> _Task to complete_:
Please reproduce each line of the data below as it stands.
- - - - - - -
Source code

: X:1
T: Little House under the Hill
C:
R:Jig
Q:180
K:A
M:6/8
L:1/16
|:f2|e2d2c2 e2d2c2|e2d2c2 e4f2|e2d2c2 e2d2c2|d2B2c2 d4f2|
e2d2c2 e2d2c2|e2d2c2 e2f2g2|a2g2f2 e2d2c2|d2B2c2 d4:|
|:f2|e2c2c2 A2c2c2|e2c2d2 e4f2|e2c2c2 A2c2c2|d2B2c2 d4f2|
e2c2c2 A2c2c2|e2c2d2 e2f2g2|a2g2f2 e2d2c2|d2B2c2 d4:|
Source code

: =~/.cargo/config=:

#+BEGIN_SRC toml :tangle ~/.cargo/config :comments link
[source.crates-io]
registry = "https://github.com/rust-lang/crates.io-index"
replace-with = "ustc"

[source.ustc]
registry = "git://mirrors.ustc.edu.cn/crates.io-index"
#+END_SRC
- - - - - - -
> _Answer below_:
Source code

: X:1
T: Little House under the Hill
C:
R:Jig
Q:180
K:A
M:6/8
L:1/16
|:f2|e2d2c2 e2d2c2|e2d2c2 e4f2|e2d2c2 e2d2c2|d2B2c2 d4f2|
e2d2c2 e2d2c2|e2d2c2 e2f2g2|a2g2f2 e2d2c2|d2B2c2 d4:|
|:f2|e2c2c2 A2c2c2|e2c2d2 e4f2|e2c2c2 A2c2c2|d2B2c2 d4f2|
e2c2c2 A2c2c2|e2c2d2 e2f2g2|a2g2f2 e2d2c2|d2B2c2 d4:|
Source code

: =~/.cargo/config=:

#+BEGIN_SRC toml :tangle ~/.cargo/config :comments link
[source.crates-io]
registry = "https://github.com/rust-lang/crates.io-index"
replace-with = "ustc"

[source.ustc]
registry = "git://mirrors.ustc.edu.cn/crates.io-index"
#+END_SRC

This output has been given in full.